Abstract:

Since the work of Donoho and Johnstone, soft and hard thresholding operators have been extensively studied for denoising of digital signals, mainly in a statistical framework. Usually associated to wavelet or curvelet expansions, thresholding allows to eliminate those coefficients which encode noise components. The assumption is that signals are sparse in origin with respect to such expansions and that the effect of noise is essentially to perturb the sparsity structure by introducing non zero coefficients with relatively small magnitude.
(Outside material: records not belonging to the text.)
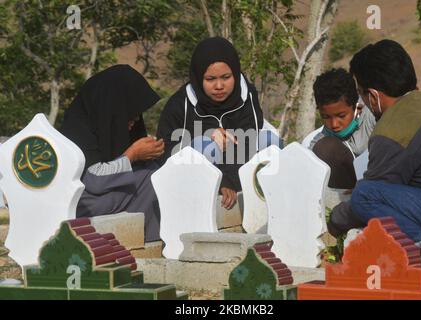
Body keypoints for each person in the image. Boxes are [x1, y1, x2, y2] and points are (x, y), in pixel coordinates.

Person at [329, 39, 421, 286]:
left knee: (364, 195)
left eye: (362, 94)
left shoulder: (392, 130)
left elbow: (373, 199)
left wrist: (334, 220)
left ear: (373, 95)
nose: (362, 102)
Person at [156, 37, 282, 210]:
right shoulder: (180, 105)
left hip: (236, 169)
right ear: (199, 77)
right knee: (205, 144)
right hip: (193, 180)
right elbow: (166, 152)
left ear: (235, 74)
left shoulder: (246, 95)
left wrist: (228, 179)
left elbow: (248, 140)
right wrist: (207, 136)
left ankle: (268, 202)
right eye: (210, 79)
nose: (219, 86)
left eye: (226, 77)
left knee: (269, 141)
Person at [60, 64, 164, 242]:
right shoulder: (78, 128)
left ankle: (146, 242)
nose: (135, 120)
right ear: (112, 108)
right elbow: (93, 180)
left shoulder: (109, 123)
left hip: (105, 197)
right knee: (149, 179)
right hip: (81, 204)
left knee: (155, 173)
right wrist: (132, 155)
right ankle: (147, 243)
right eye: (129, 113)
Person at [308, 68, 375, 189]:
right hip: (345, 196)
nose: (334, 124)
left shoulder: (373, 119)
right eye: (326, 117)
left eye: (341, 116)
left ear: (356, 106)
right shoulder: (320, 142)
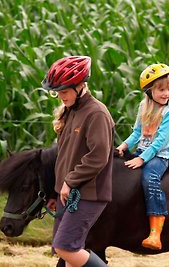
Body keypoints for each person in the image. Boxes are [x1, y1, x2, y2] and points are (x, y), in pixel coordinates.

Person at [42, 56, 114, 267]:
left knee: (67, 247)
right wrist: (55, 192)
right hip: (68, 193)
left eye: (64, 91)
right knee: (64, 250)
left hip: (88, 193)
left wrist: (70, 181)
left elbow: (98, 156)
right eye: (57, 92)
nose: (60, 96)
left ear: (81, 85)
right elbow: (66, 156)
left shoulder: (96, 113)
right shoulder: (72, 111)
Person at [116, 63, 169, 250]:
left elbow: (160, 142)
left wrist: (142, 159)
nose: (166, 93)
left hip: (159, 157)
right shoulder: (144, 106)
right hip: (142, 152)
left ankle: (155, 233)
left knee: (150, 178)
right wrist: (124, 146)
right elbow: (137, 133)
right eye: (161, 90)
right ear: (150, 91)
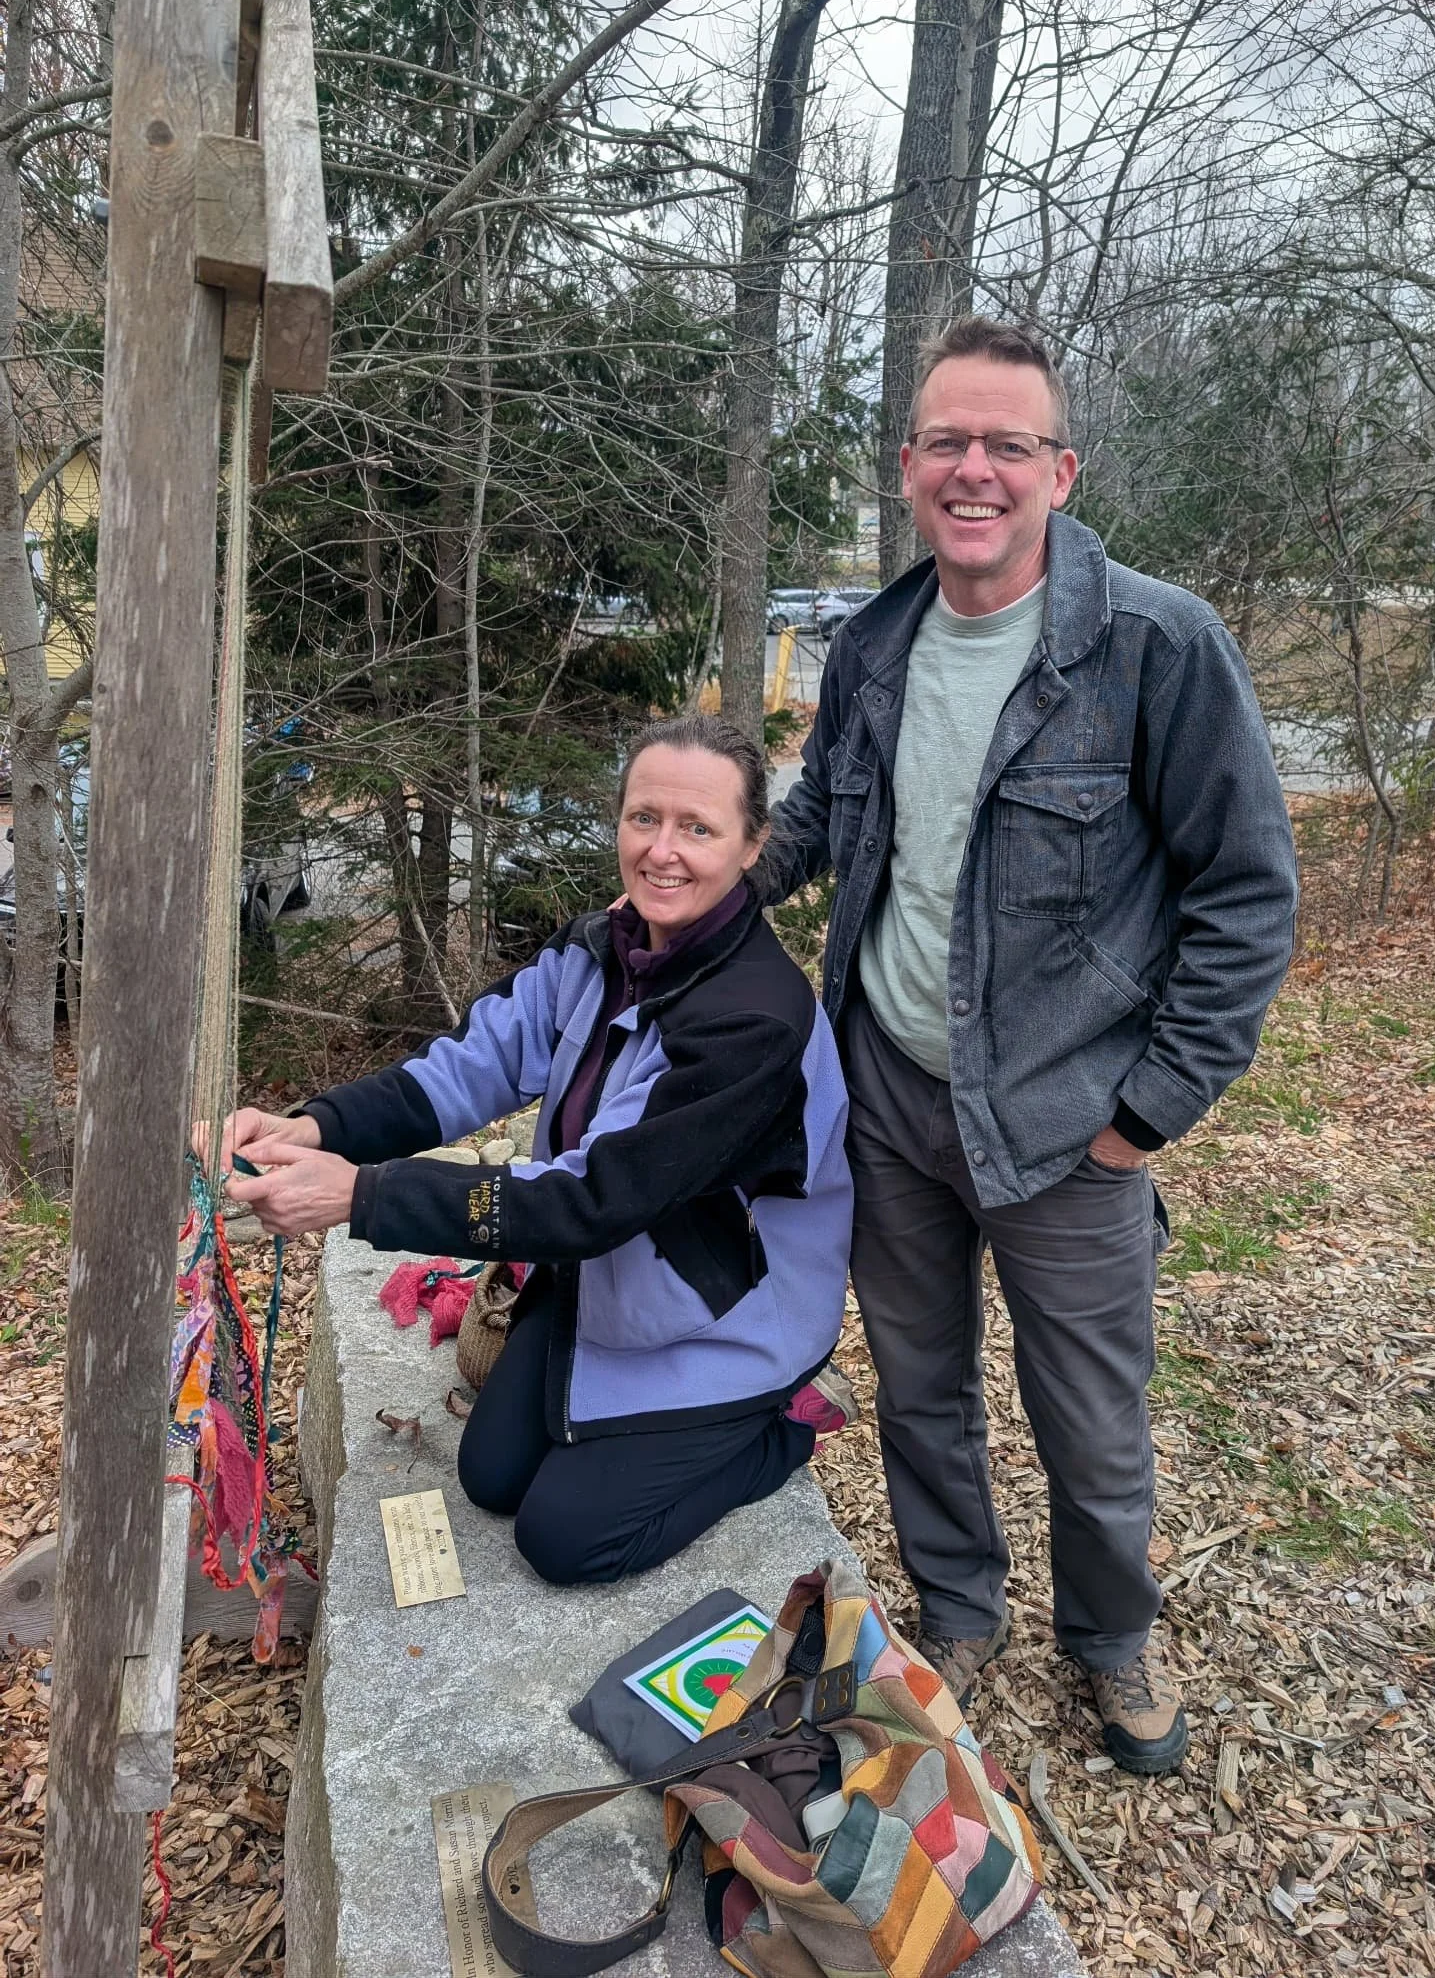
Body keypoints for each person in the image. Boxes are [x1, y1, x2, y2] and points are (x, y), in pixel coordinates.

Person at [761, 315, 1298, 1772]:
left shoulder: (1154, 645)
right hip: (889, 1088)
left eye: (1007, 444)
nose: (974, 470)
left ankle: (1111, 1638)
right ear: (908, 465)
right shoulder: (871, 645)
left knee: (1089, 1409)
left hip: (1070, 1116)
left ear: (1062, 469)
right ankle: (958, 1605)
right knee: (919, 1376)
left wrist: (1154, 1105)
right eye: (948, 441)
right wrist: (705, 875)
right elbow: (820, 821)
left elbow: (1244, 891)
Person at [216, 716, 855, 1586]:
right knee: (489, 1477)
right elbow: (466, 1069)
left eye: (698, 828)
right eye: (644, 818)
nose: (663, 850)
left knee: (565, 1539)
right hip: (614, 1275)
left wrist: (361, 1197)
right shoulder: (604, 946)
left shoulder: (755, 1019)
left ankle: (779, 1428)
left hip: (730, 1310)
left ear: (752, 846)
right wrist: (317, 1128)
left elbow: (589, 1199)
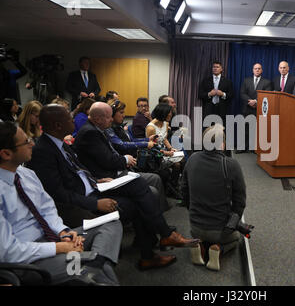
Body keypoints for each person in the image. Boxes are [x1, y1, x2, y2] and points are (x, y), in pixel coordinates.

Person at [27, 105, 197, 269]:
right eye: (70, 119)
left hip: (95, 187)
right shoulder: (43, 151)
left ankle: (157, 245)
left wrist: (95, 180)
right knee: (140, 196)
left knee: (140, 188)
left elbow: (80, 170)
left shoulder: (60, 144)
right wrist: (95, 204)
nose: (74, 120)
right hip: (81, 203)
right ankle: (159, 243)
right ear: (58, 125)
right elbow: (57, 194)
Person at [0, 121, 123, 285]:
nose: (32, 144)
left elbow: (47, 209)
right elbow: (8, 252)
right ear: (6, 153)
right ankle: (91, 263)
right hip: (26, 260)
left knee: (111, 224)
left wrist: (63, 232)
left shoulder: (26, 174)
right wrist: (59, 248)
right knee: (89, 271)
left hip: (51, 239)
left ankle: (92, 261)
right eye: (26, 142)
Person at [73, 102, 169, 211]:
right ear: (99, 119)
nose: (112, 119)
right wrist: (126, 159)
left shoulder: (101, 128)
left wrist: (147, 140)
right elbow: (116, 151)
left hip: (117, 169)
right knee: (152, 183)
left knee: (155, 179)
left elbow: (128, 142)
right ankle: (155, 217)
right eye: (110, 116)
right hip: (109, 176)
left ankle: (158, 215)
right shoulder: (92, 132)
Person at [181, 124, 246, 271]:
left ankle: (200, 244)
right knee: (236, 238)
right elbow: (240, 202)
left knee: (202, 233)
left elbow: (184, 191)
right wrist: (231, 226)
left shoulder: (192, 159)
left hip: (195, 226)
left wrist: (192, 210)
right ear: (222, 145)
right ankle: (218, 249)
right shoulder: (232, 165)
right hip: (220, 230)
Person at [146, 103, 184, 199]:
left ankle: (173, 186)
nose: (171, 115)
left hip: (164, 152)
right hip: (155, 156)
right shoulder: (151, 127)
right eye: (169, 114)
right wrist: (166, 153)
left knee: (183, 161)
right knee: (178, 164)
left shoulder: (166, 124)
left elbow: (164, 139)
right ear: (163, 113)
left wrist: (171, 148)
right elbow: (150, 147)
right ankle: (172, 188)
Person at [238, 63, 273, 153]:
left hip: (260, 109)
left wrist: (256, 101)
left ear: (262, 70)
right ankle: (242, 147)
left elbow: (267, 95)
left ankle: (254, 149)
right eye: (255, 68)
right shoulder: (246, 80)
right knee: (245, 129)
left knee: (258, 130)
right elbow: (242, 93)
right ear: (253, 70)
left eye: (259, 68)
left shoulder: (267, 82)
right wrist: (250, 101)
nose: (257, 70)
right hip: (247, 107)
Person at [198, 61, 234, 126]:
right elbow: (200, 94)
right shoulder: (205, 80)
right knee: (207, 132)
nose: (215, 68)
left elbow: (231, 95)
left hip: (222, 110)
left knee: (220, 132)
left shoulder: (227, 81)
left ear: (221, 69)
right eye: (214, 67)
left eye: (217, 67)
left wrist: (223, 94)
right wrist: (209, 94)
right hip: (208, 110)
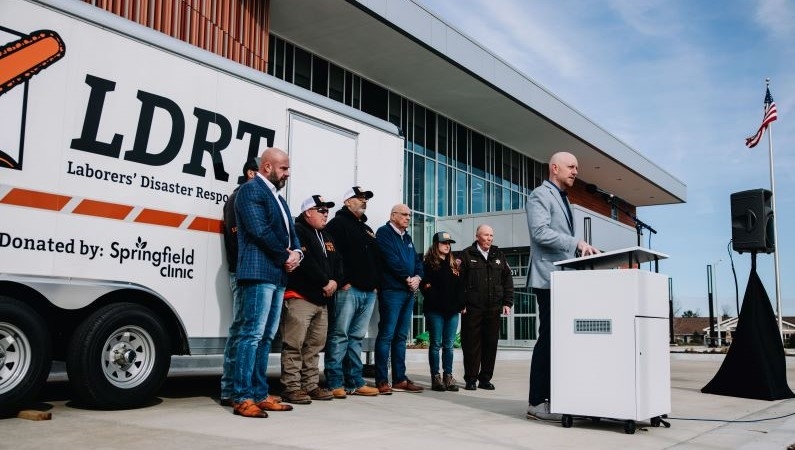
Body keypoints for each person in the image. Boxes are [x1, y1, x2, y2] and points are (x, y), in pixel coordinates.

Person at [525, 151, 599, 421]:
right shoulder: (540, 195)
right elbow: (540, 232)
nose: (576, 171)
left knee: (561, 341)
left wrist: (581, 253)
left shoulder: (563, 198)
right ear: (554, 168)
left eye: (577, 167)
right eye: (571, 166)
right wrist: (575, 243)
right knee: (548, 339)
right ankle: (536, 402)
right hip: (548, 278)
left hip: (564, 278)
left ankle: (557, 397)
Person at [230, 147, 302, 418]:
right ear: (268, 166)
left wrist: (297, 253)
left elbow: (292, 234)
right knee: (251, 335)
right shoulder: (251, 191)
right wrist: (285, 255)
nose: (288, 173)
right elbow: (259, 231)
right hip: (259, 272)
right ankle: (242, 396)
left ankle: (260, 394)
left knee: (266, 337)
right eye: (284, 168)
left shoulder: (279, 199)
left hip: (277, 274)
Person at [279, 194, 343, 405]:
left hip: (321, 301)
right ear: (308, 212)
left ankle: (310, 385)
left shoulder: (327, 236)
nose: (326, 214)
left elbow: (338, 263)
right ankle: (292, 387)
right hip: (300, 297)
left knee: (314, 347)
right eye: (321, 210)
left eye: (327, 210)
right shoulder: (297, 231)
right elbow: (304, 263)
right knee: (294, 345)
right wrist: (325, 282)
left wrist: (335, 281)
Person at [323, 186, 381, 398]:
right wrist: (342, 281)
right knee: (340, 336)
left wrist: (375, 284)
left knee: (356, 337)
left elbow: (376, 259)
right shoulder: (337, 224)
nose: (363, 201)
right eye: (359, 197)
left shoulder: (367, 229)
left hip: (368, 292)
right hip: (348, 290)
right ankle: (334, 382)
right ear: (347, 202)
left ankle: (355, 381)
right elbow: (331, 256)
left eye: (366, 198)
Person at [220, 158, 259, 406]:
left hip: (247, 272)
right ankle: (230, 389)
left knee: (243, 332)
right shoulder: (238, 198)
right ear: (250, 173)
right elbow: (238, 241)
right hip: (243, 272)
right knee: (242, 333)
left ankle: (234, 388)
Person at [374, 204, 425, 394]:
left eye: (410, 215)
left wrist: (418, 278)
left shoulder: (408, 238)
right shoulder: (384, 233)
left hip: (408, 291)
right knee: (387, 335)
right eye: (404, 215)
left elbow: (418, 262)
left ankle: (399, 379)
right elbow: (390, 260)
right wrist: (407, 278)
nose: (408, 218)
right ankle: (381, 380)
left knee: (401, 337)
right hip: (392, 291)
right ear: (393, 215)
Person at [458, 224, 513, 391]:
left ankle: (485, 378)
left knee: (490, 343)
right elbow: (459, 282)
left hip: (493, 308)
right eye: (486, 235)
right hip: (472, 308)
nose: (489, 238)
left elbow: (507, 279)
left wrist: (507, 302)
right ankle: (471, 379)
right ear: (477, 236)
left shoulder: (498, 254)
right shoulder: (467, 254)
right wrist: (461, 303)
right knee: (471, 344)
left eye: (491, 235)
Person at [420, 231, 465, 392]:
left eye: (449, 243)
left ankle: (448, 376)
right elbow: (425, 286)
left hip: (452, 312)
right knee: (436, 344)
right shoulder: (428, 263)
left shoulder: (454, 265)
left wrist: (461, 304)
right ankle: (436, 377)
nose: (447, 245)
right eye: (444, 243)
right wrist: (439, 300)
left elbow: (460, 287)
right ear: (436, 245)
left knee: (449, 346)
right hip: (435, 311)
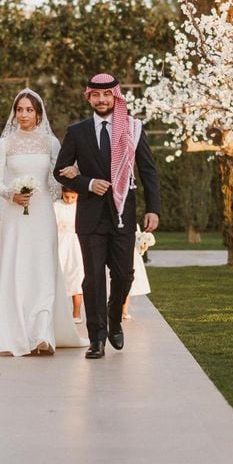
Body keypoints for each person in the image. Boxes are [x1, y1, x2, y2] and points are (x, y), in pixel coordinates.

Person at [0, 89, 86, 357]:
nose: (24, 114)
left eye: (29, 110)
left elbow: (59, 176)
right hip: (15, 213)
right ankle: (14, 330)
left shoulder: (50, 142)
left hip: (43, 212)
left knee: (43, 266)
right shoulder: (6, 143)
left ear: (38, 113)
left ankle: (43, 332)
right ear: (15, 112)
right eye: (19, 109)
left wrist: (73, 173)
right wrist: (11, 193)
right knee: (16, 266)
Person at [54, 72, 161, 359]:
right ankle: (97, 338)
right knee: (92, 279)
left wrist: (154, 208)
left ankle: (115, 321)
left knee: (124, 274)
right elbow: (60, 170)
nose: (102, 100)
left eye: (107, 95)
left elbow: (148, 171)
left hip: (123, 213)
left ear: (116, 96)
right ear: (88, 97)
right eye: (96, 95)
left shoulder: (133, 129)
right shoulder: (77, 132)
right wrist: (87, 183)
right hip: (89, 216)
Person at [54, 187, 84, 321]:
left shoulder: (81, 207)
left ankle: (76, 313)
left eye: (73, 197)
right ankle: (56, 312)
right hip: (60, 243)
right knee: (58, 274)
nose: (69, 200)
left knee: (76, 277)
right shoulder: (56, 206)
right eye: (66, 197)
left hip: (75, 245)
While a simple and direct thresholding is used for statistical estimation of the relevant components of an explicitly given signal, and to discard those considered disturbance, the computation of the sparse representation of a signal implicitly given as the solution of an operator equation or of an inverse problem requires more sophistication. We refer, for instance, to deconvolution and superresolution problems, image recovery and enhancing, and problems arising in geophysics and brain imaging. In these cases, thresholding has been combined with classical Landweber iterations to compute the solutions. In this talk we present a general theory of iterative thresholding algorithms which includes soft, hard, and the so-called firm thresholding operators. In particular, we develop a unified variational approach of such algorithms which allows for a complete characterization of their convergence properties. As a matter of fact, despite of their simplicity which makes them very appealing to users and their enormous impact for applications, iterative thresholding algorithms converges very slowly and might be impracticable in certain situations. By analyzing their typical convergence dynamics we propose acceleration methods based 1. on projected gradient iterations, 2. on alternating subspace corrections (domain decompositions.) Also for both these latter families of algorithms, a variational approach is fundamental in order to correctly analyse the convergence.

The talk partially summarizes recent joint results with Ingrid Daubechies, Ron DeVore, Sinan Gunturk, and Holger Rauhut.